Proteolytic enzymes released from intestinal tissues activate sensory neurons and generate visceral hypersensitivity in mice, via the proteinase-activated receptor-2 (PAR2 or F2RL1). PAR2-induced visceral hypersensitivity requires activation of TRP cation channel, subfamily V, member 4 (TRPV4), which is widely expressed in the gastrointestinal tract and also regulates serotonin- or histamine-induced visceral hypersensitivity. Activation of TRPV1 and transient receptor potential ankyrin-1 (TRPA1) also induce visceral hypersensitivity in mice.
PUFA metabolites can signal through TRPV1, TRPV4, and TRPA19. Although basic research studies have demonstrated roles for TRP channels in general pain responses, little is known about their endogenous agonists human pain-associated diseases.

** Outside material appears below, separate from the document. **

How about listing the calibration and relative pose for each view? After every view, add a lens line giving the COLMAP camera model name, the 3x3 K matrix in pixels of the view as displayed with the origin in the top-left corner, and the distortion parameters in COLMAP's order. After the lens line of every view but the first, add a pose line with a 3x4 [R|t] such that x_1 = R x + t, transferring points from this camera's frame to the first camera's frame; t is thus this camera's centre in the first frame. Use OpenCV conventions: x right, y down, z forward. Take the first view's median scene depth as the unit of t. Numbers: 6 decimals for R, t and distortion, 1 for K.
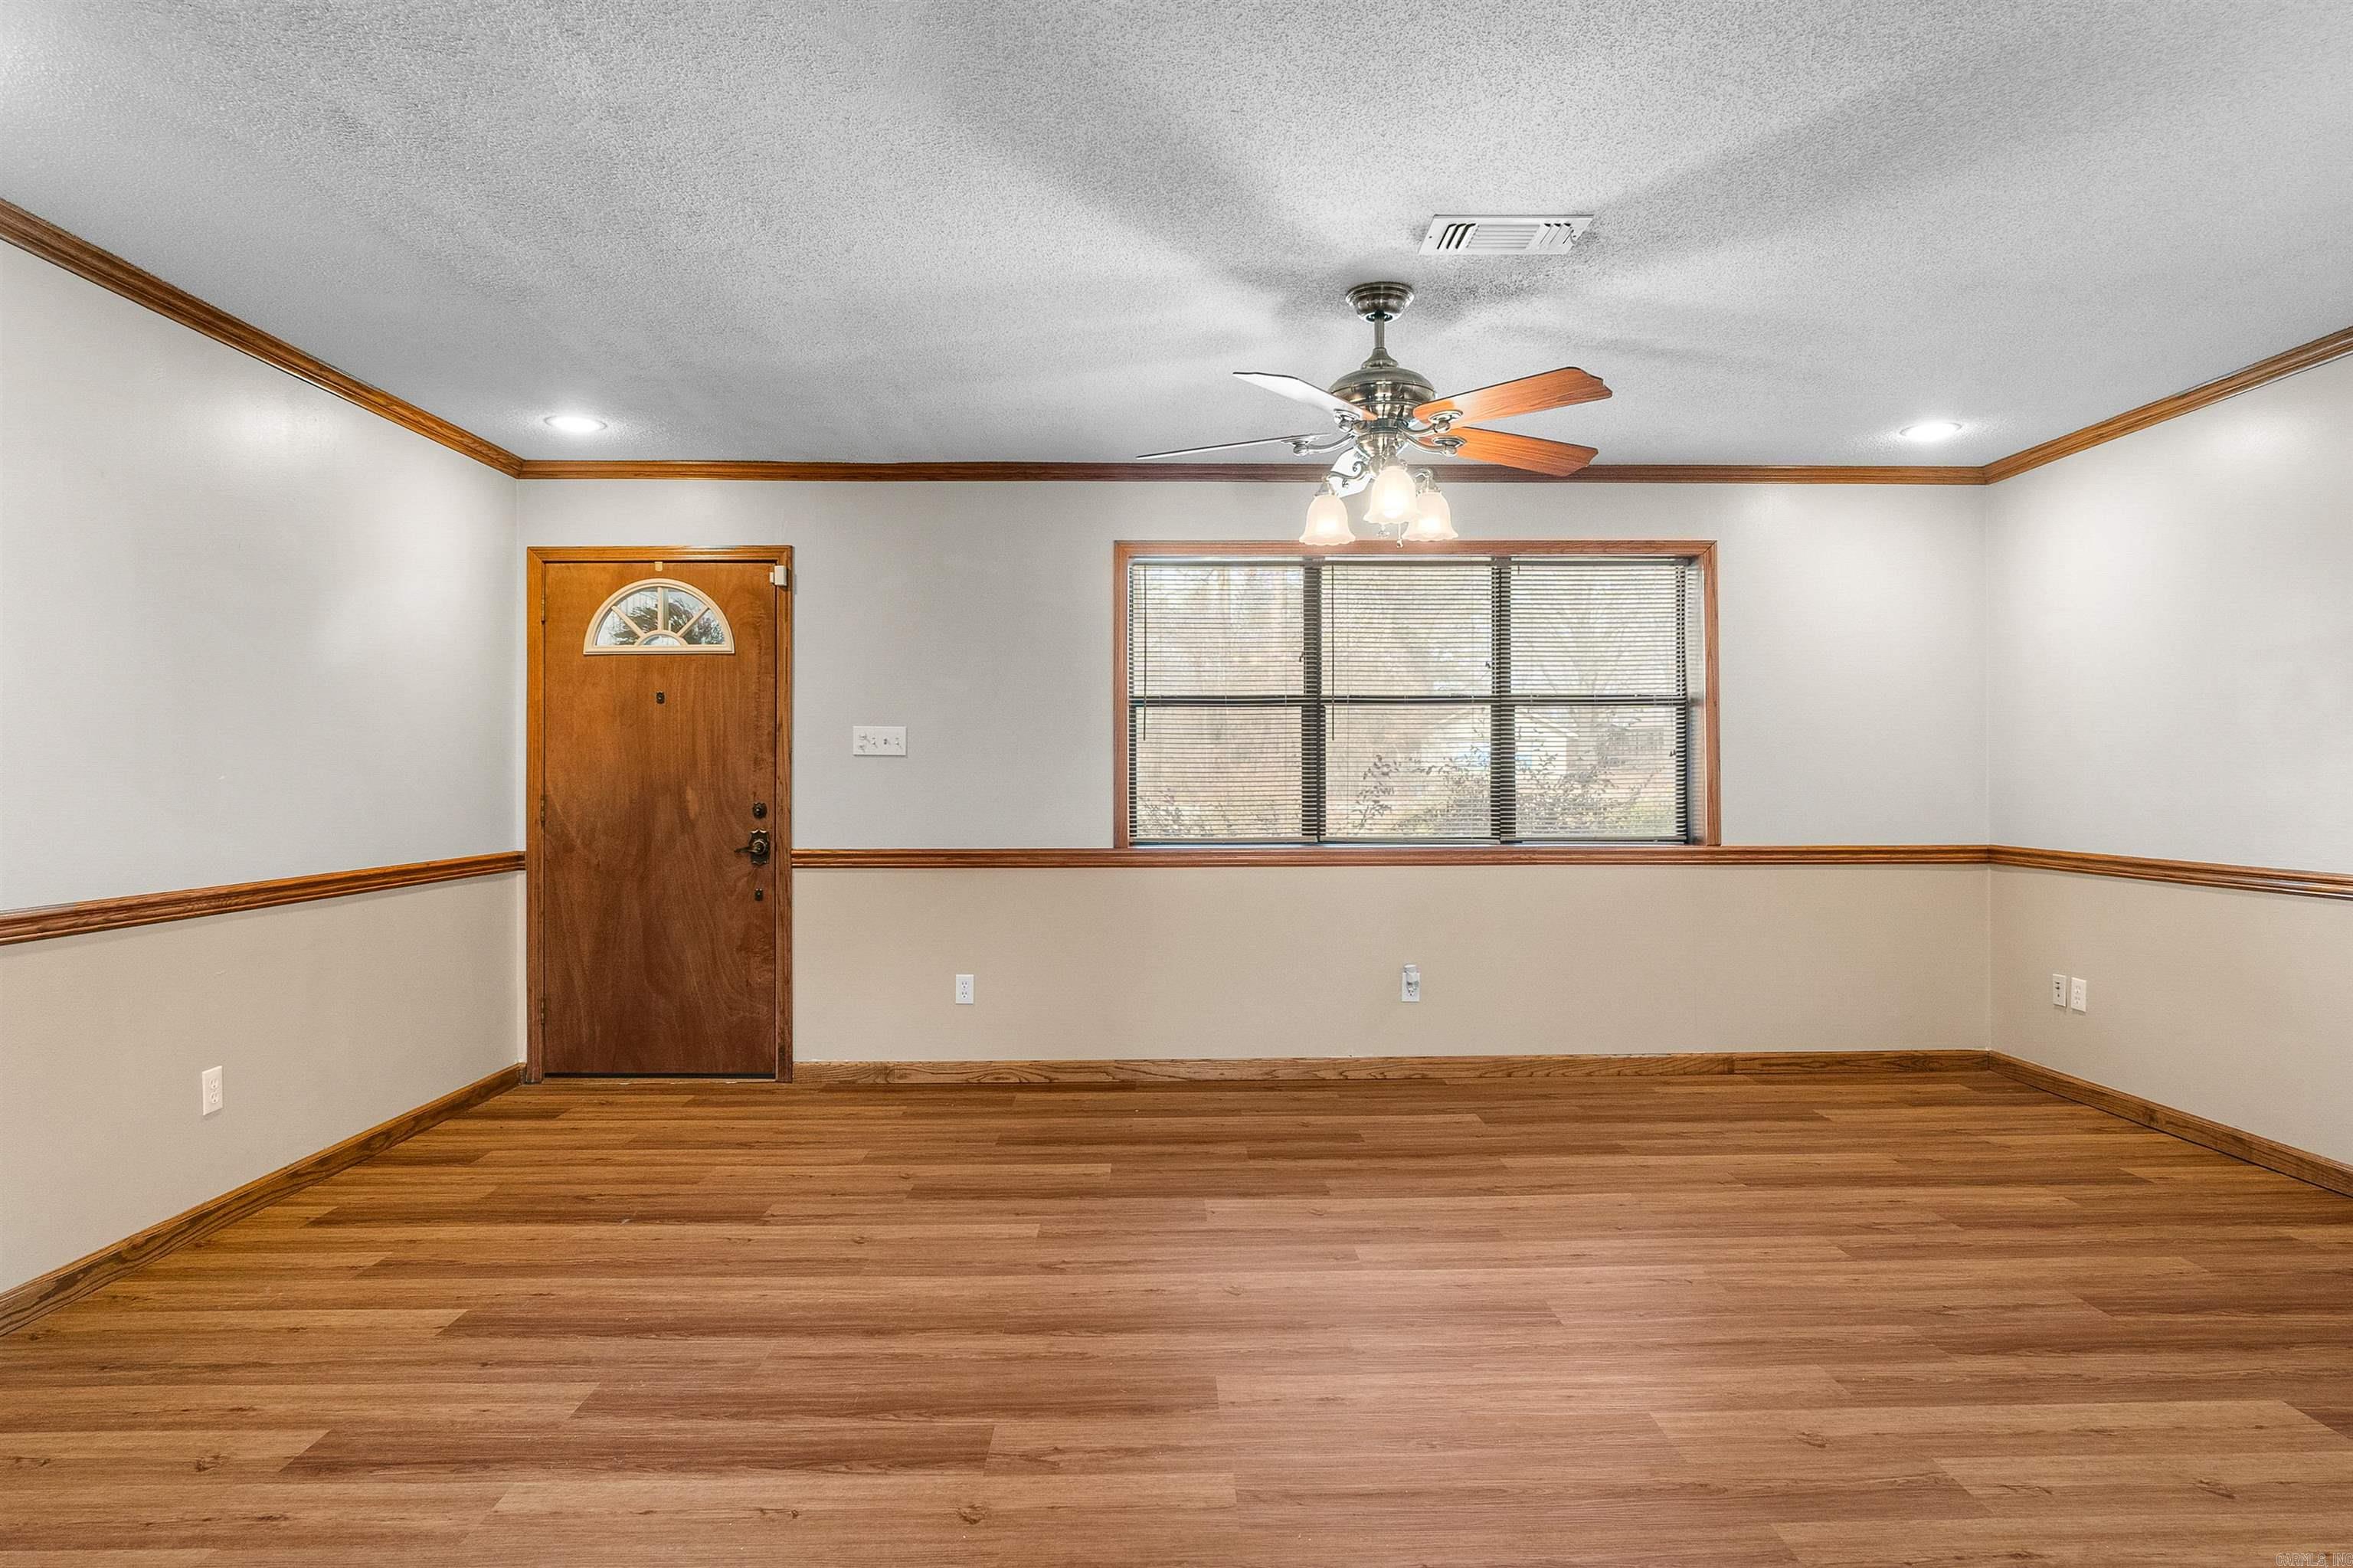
lens RADIAL K [[1294.0, 0, 1178.1], [0, 1294.0, 777.3], [0, 0, 1]] dist [-0.027212, 0.001751]
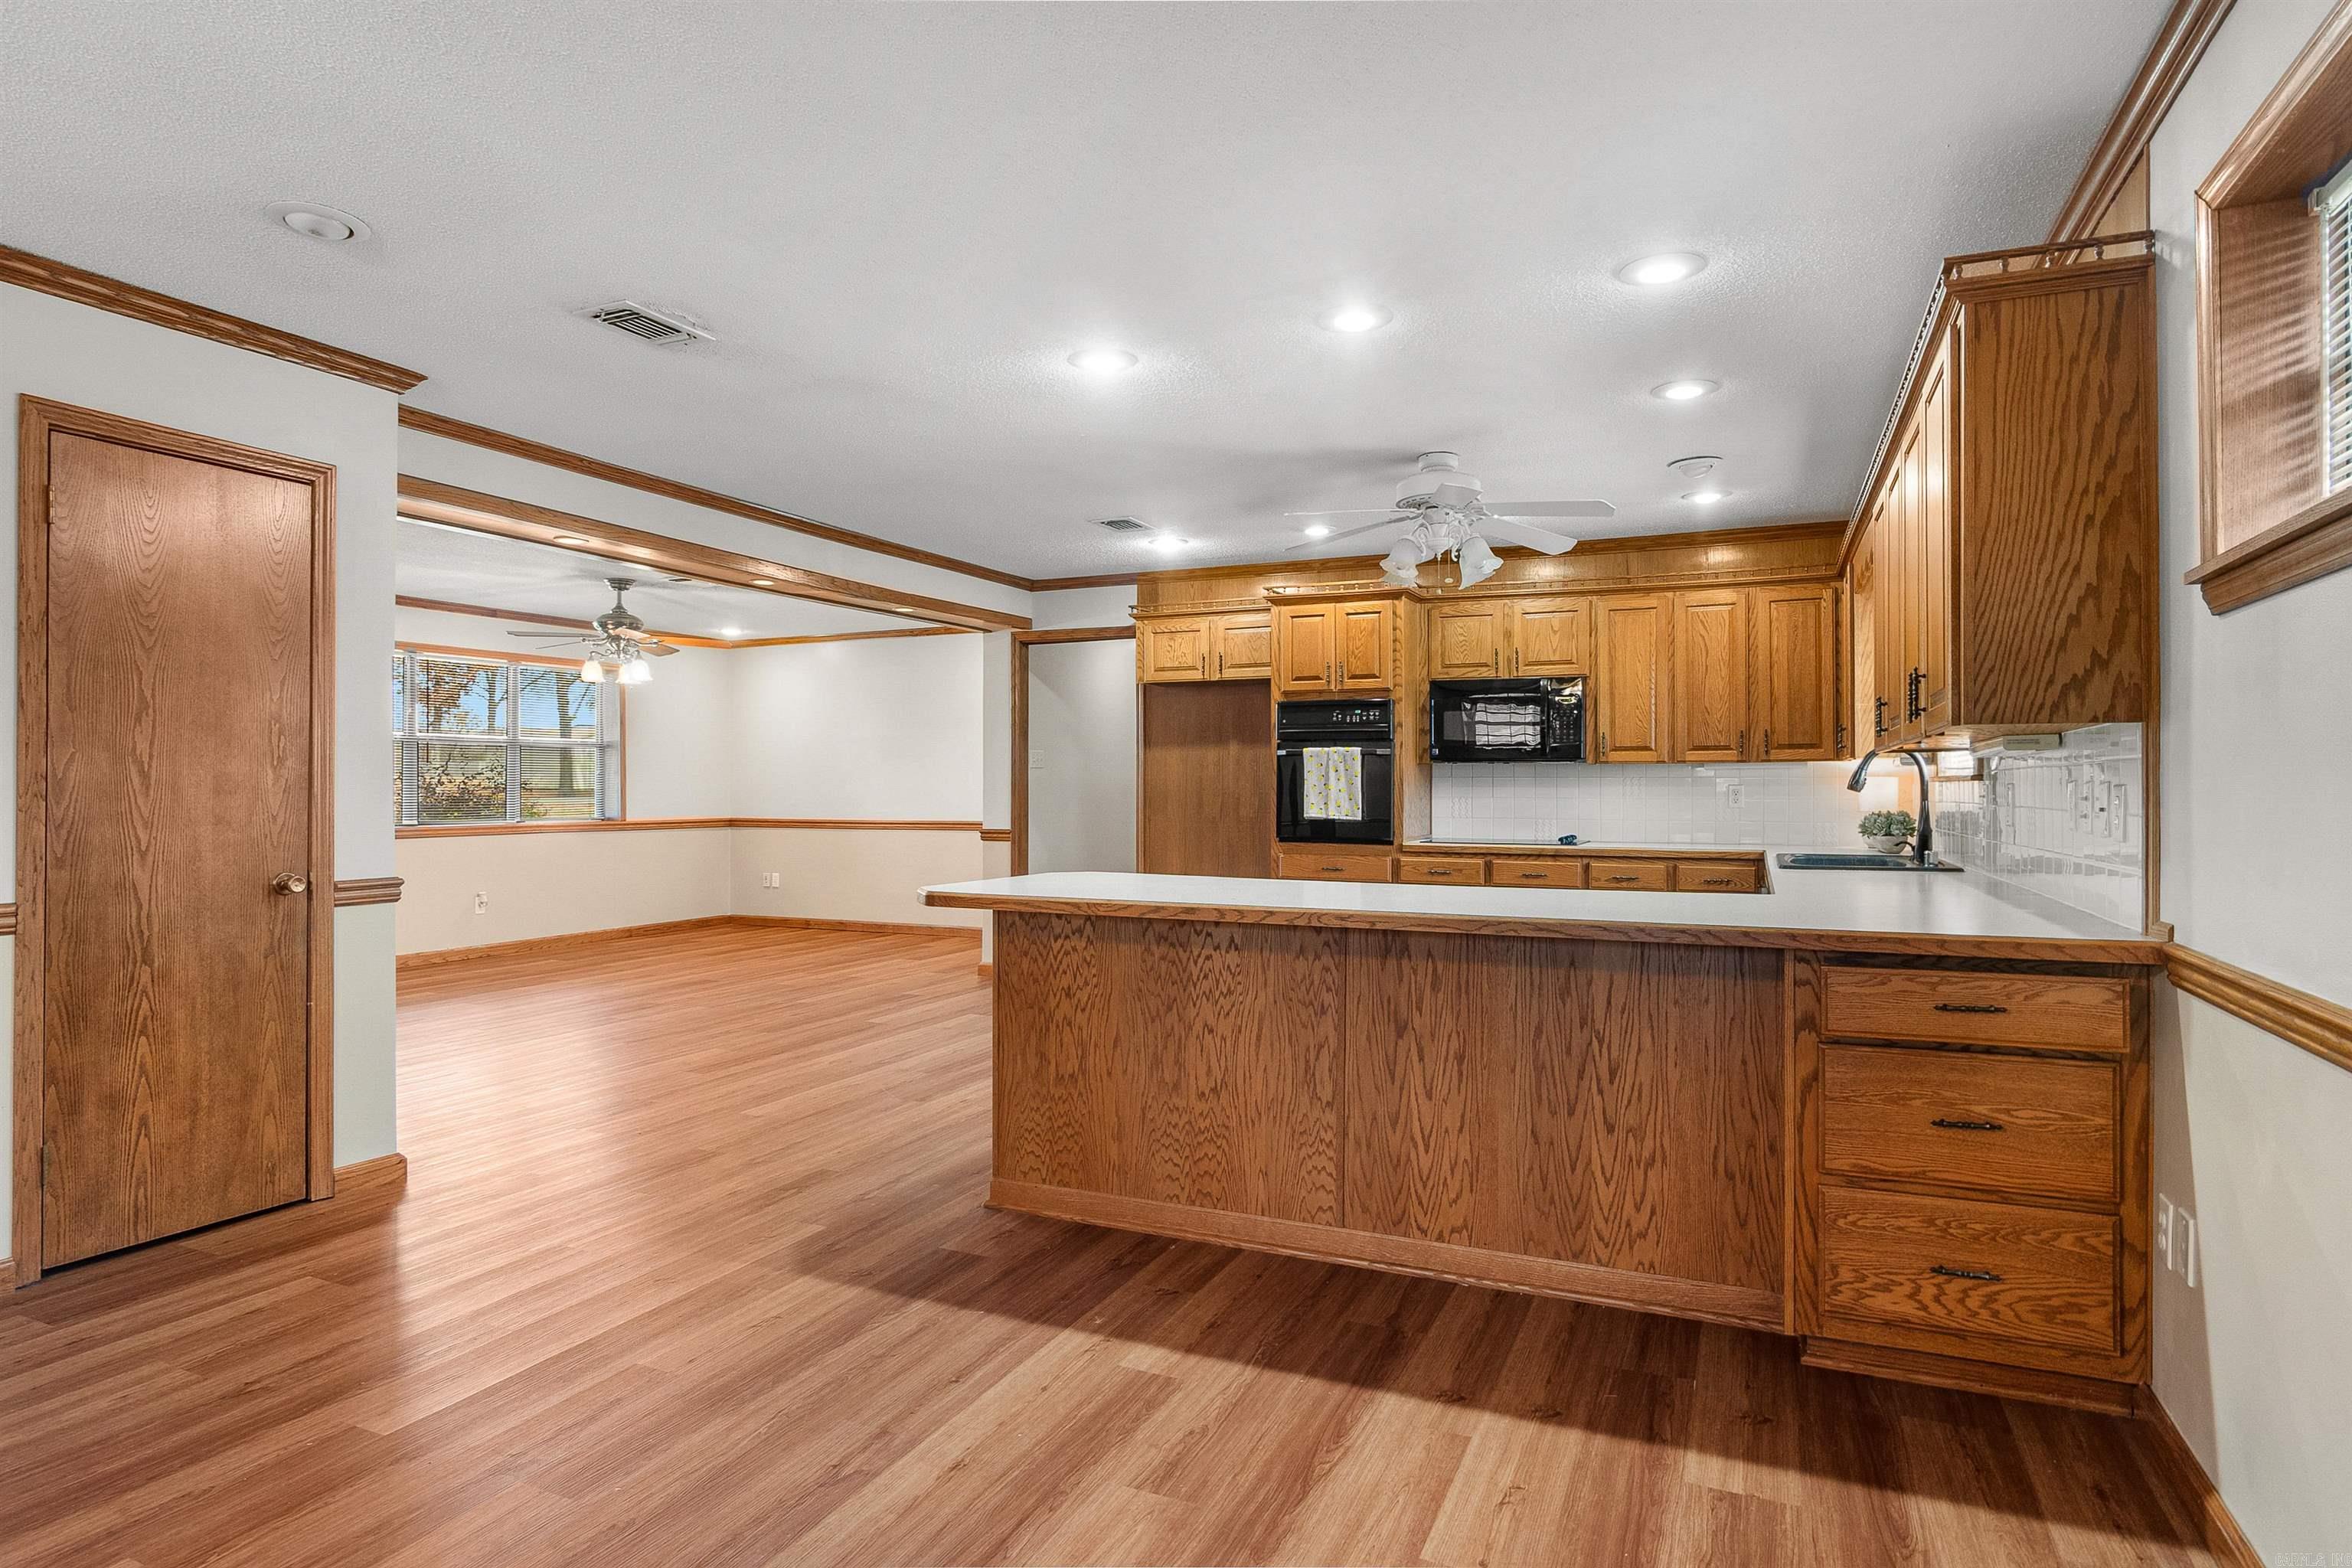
lens RADIAL K [[1293.4, 0, 1177.5], [0, 1293.4, 782.1], [0, 0, 1]] dist [-0.027212, 0.001751]
pose [[0.433007, 0.004576, 0.901379, -1.038390], [-0.004974, 0.999984, -0.002687, -0.004917], [-0.901377, -0.003320, 0.433023, -0.638576]]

Nicolas Cenac et al measured the levels of these endogenous agonists intestinal tissues from patients with IBS and investigated their activities in mice.
They found that levels of the TRPV4 agonist 5′, 6′-epoxyeicosatrienoic acid (5,6-EET), but not TRPV1 or TRPA1 agonists, were increased in biopsies from patients with IBS compared to subjects without IBS (controls). Increases correlated with pain and bloating scores.

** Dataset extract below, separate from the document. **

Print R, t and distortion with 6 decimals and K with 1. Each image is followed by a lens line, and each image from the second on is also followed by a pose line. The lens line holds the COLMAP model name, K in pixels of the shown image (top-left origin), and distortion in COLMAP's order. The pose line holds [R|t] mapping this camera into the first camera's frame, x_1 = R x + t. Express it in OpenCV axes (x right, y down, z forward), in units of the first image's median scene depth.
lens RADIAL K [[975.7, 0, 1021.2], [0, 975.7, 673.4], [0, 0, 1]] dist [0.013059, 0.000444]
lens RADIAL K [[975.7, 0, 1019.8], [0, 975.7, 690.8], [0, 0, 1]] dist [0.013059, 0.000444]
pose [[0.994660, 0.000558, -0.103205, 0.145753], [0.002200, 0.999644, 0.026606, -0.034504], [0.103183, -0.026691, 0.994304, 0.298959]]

Supernatants from IBS biopsies, but not from controls, induced visceral hypersensitivity in mice. Small interfering RNA knockdown of TRPV4 in mouse primary afferent neurons inhibited the hypersensitivity caused by supernatants from IBS biopsies.
Levels of 5,6-EET and another PUFA metabolite, 15-HETE, were increased in colons of mice with, but not without, visceral hypersensitivity. PUFA metabolites extracted from IBS biopsies or colons of mice with visceral hypersensitivity activated mouse sensory neurons in vitro, via activation of TRPV4.
In human dorsal root ganglia, TPV4 was expressed by 35% of neurons.
Cenac et al conclude that TRPV4 and its endogenous agonist 5,6-EET mediate hypersensitivity-associated IBS. Therapeutic agents might be therefore developed to reduce channel activation. Proteases and TRPV4 have also been associated with inflammatory bowel diseases and arthritis, so the production of endogenous TRPV4 agonists could also be increased in tissues of patients with these inflammatory conditions.
In an editorial that accompanies the article, Sushil K. Sarna and John H. Winston write that the next step will be to block the observed mediators in patients with IBS, and to evaluate any potential side effects that may result from such blockade.